Phosgene gas is heavier gas therefore low lying areas are more prone to this poisonous gas.
The immediate symptoms of phosgene infected human are as following:
- Throat irritation
- Eyes irritation
- Difficulty in breathing
The loss caused by phosgene depends on:
- The timespan of exposer to phosgene
- Concentration of phosgene
Uses of Chloroform?
Chloroform consists of one carbon atom with three chlorine atoms and one single hydrogen atom also named trichloromethane (CHCl3).
Chloroform appears as a clear liquid with a sweet smell like that of ether. It is volatile in nature.
The molecular geometry of chloroform is tetrahedral. The four bonds associated with the carbon atom at the center are in a tetrahedral shape.

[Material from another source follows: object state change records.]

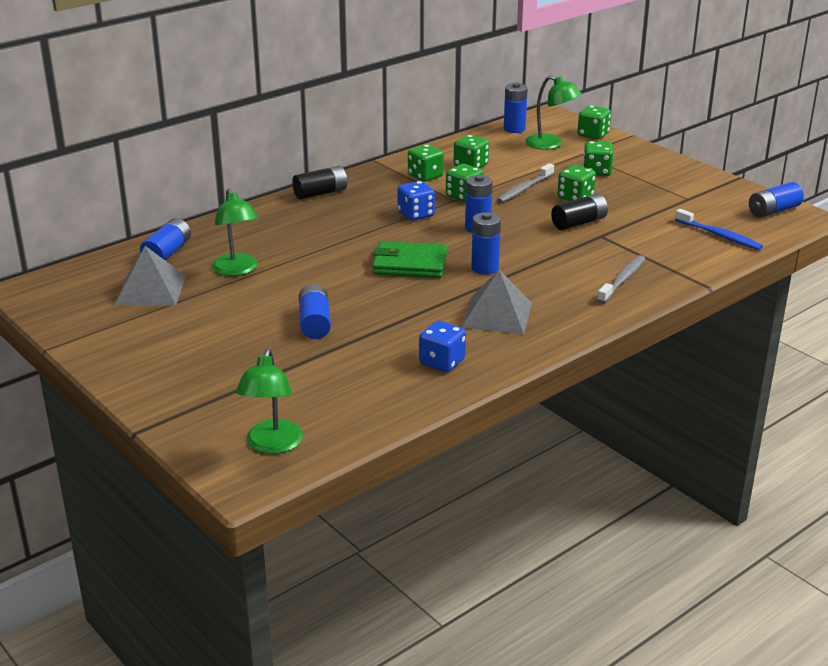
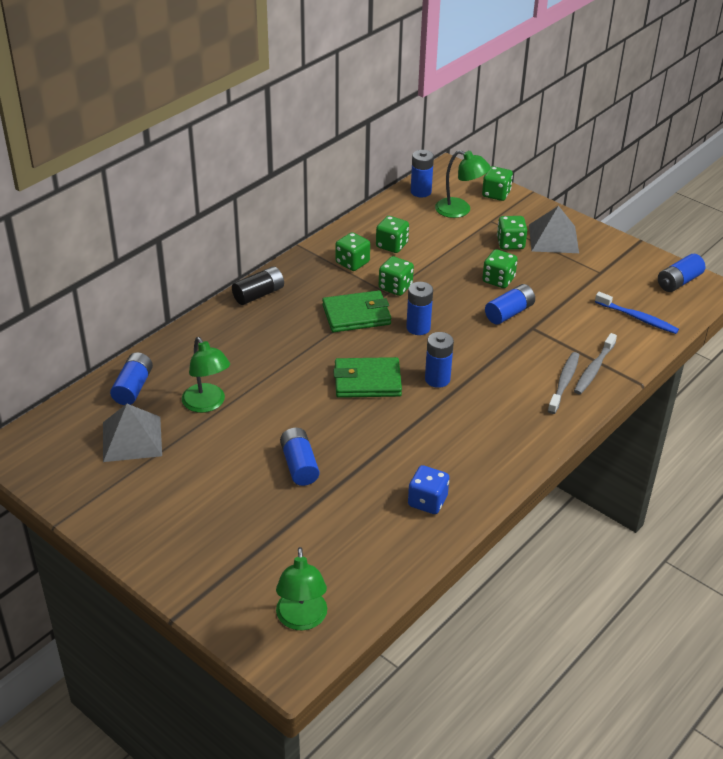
camera: 10 degrees left, 10 degrees up
blue dice [398,181,435,221] -> green wallet [322,290,391,332]
grey pyramid [461,270,532,334] -> grey pyramid moved to [529,206,579,253]
grey toothbrush [497,163,554,203] -> grey toothbrush moved to [574,333,617,394]
black battery [551,194,608,230] -> blue battery [485,284,535,325]

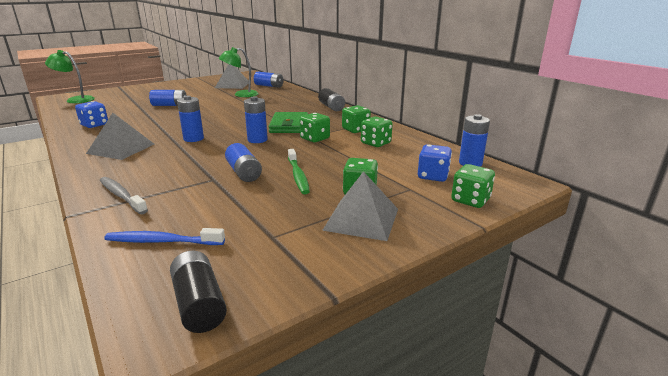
camera: 105 degrees right, 15 degrees down
green wallet [333,357,402,398] -> none
green lamp [435,150,491,218] -> blue dice [418,144,452,182]
green dice [482,249,518,288] -> green toothbrush [288,149,310,194]
grey toothbrush [548,352,579,414] -> none
blue toothbrush [595,292,679,334] -> blue toothbrush turned 45 degrees clockwise [104,228,225,245]
blue battery [658,254,705,292] -> black battery [170,251,227,333]
none -> grey pyramid [86,113,154,160]

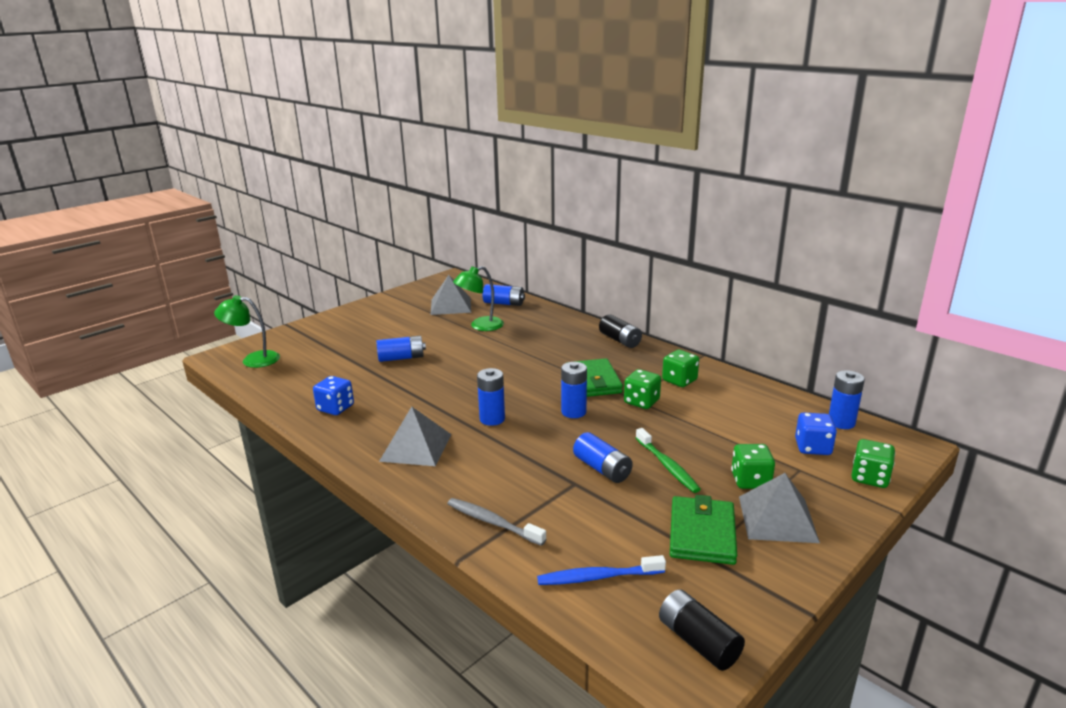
camera: 10 degrees left, 0 degrees up
green dice [361,116,393,147] -> none
none -> green wallet [670,495,737,565]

And it is observed that molecules that have tetrahedral molecular geometry possess sp3 hybridization. The dipole moment of chloroform is around 1.15 D. Debye is the SI unit of dipole moment denoted by D.

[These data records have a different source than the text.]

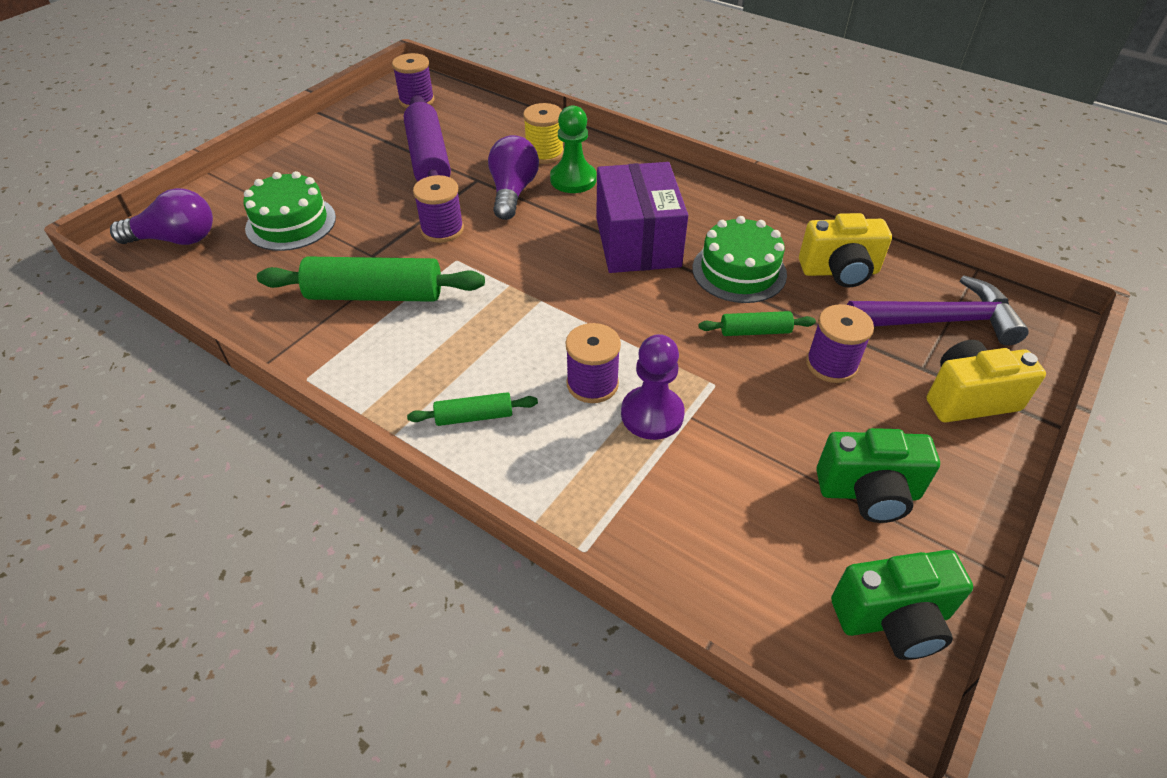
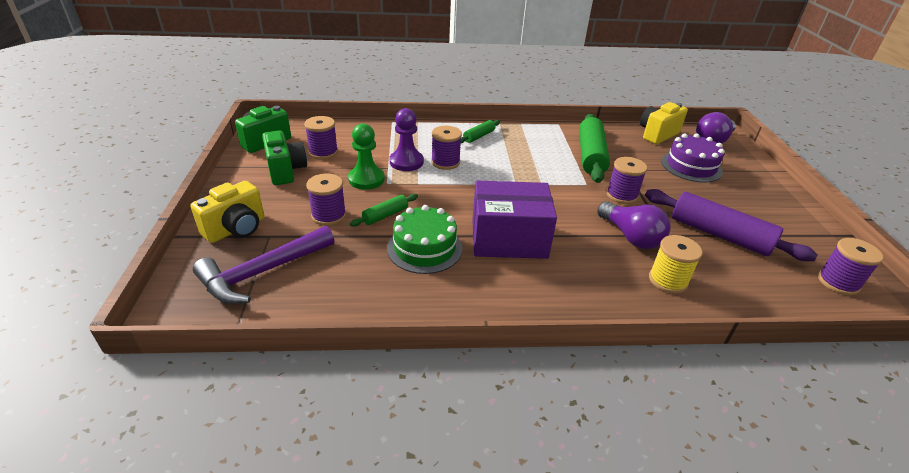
camera: 140 degrees right, 10 degrees down
green cake [243,171,336,251] -> purple cake [661,133,725,183]
green rolling pin [257,257,485,302] -> green rolling pin turned 45 degrees counterclockwise [579,114,610,183]
green pawn [550,105,596,193] -> green pawn moved to [348,124,385,190]
purple box [596,162,688,273] -> purple box turned 45 degrees counterclockwise [472,180,557,259]
yellow camera [799,213,892,288] -> yellow camera moved to [640,102,688,144]
green camera [816,428,940,523] -> green camera turned 105 degrees clockwise [262,130,307,185]
none -> purple spool [304,116,338,160]

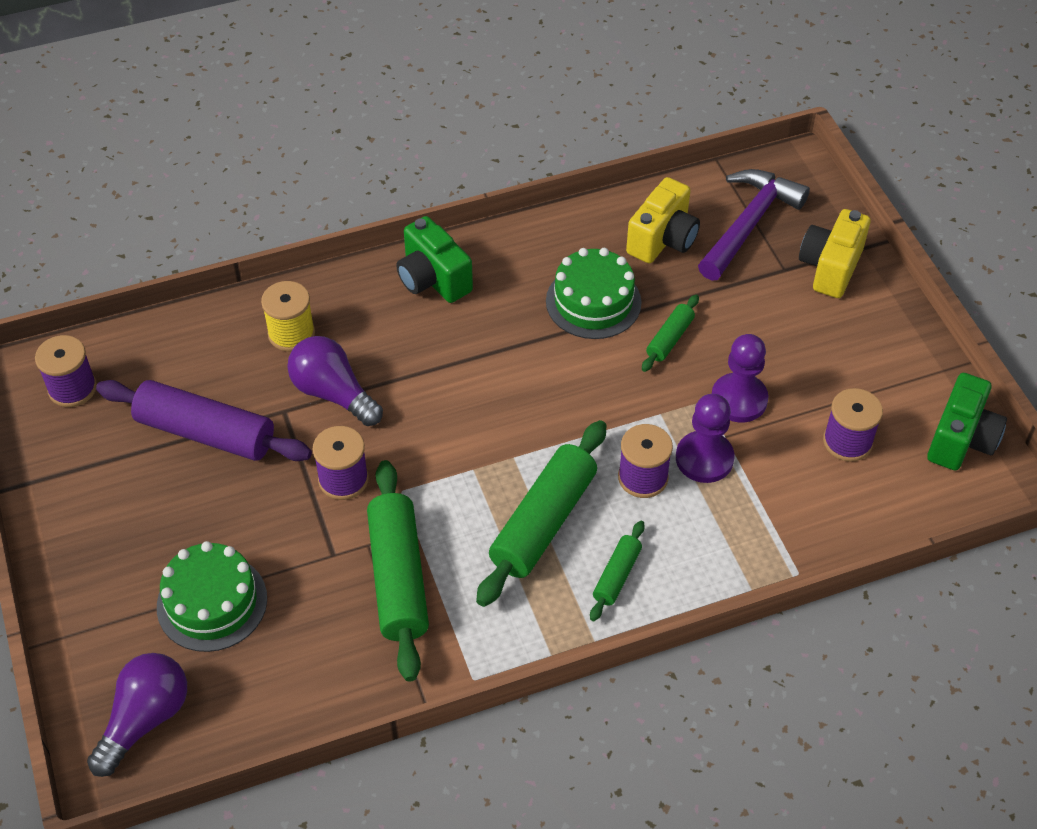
camera: 165 degrees right, 15 degrees up
green camera [262,130,307,185] -> green camera moved to [396,216,473,303]
purple spool [306,173,346,226] -> none
green pawn [348,124,385,190] -> purple pawn [712,334,768,423]
purple box [472,180,557,259] -> none
yellow camera [640,102,688,144] -> yellow camera moved to [626,177,700,263]
purple cake [661,133,725,183] -> green cake [157,541,267,652]
none -> green rolling pin [476,420,607,607]

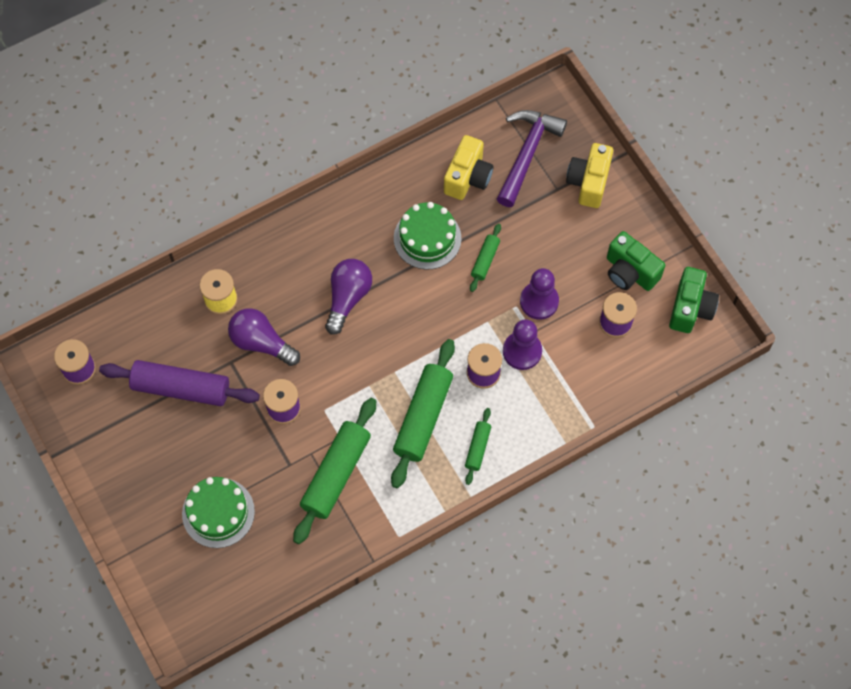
camera: 10 degrees left, 15 degrees up
purple light bulb [87,653,187,777] -> purple light bulb moved to [325,259,372,335]
green rolling pin [367,460,429,682] -> green rolling pin turned 45 degrees clockwise [293,398,376,544]
green camera [396,216,473,303] -> green camera moved to [607,231,665,291]

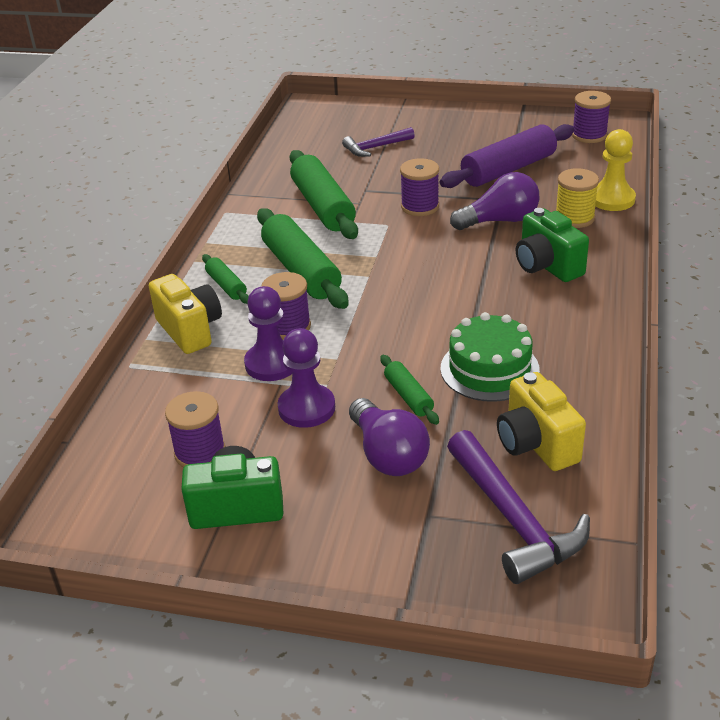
camera: 135 degrees right, 30 degrees down
green cake [182,477,255,548] -> purple hammer [342,127,415,157]
purple light bulb [325,259,372,335] -> purple light bulb moved to [349,398,430,476]
yellow camera [566,143,613,208] -> yellow camera moved to [149,274,222,354]
green camera [669,267,719,333] -> green camera moved to [516,208,589,282]
none -> yellow pawn [595,129,636,211]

The chloroform is mainly used in industries in the preparation of pesticides, plastic, etc.
It is used as a solvent for fats, alkaloids, fats, and many other elements.
This has a major use in the formation of R-22 freon refrigerant. Although this is being avoided in many developed countries due to global warming due to easy availability, it is still used for making freon refrigerant R-22 in the developing counties.
Apart from use, the toxic nature of a substance formed by the chloroform has a high risk to life.
As explained above, on oxidation of chloroform in the presence of light, a highly poisonous gas is formed known as phosgene.
It is also used in the extraction of vitamins, antibiotics as it is a good solvent.
As it is a sweet-smelling, it is also used in mouthwash, toothpaste, and many other fragrances
If we talk about its biological uses, it has a variety of uses as in labs for the preservation of organic tissues in laboratories. Chloroform avoids the decay of these things hence used as a preservative.
Chloroform has great use in molecular biology, It is used in the extraction of DNA from the cell.
In industries, it is used for making pesticides and it lowers down the temperature of carbon tetrachloride. Therefore, also used as the heat transfer medium in fire extinguishers.
Conclusion: Why Chloroform is Stored in Dark Bottles?
Phosgene is a highly toxic gas that can lead to the death of a person who is exposed to as little as 2-5 ppm concentration of this gas. It is formed by the reaction of chloroform with oxygen in the presence of light. Therefore, to prevent this reaction to take place, chloroform is kept in closed dark-colored bottles.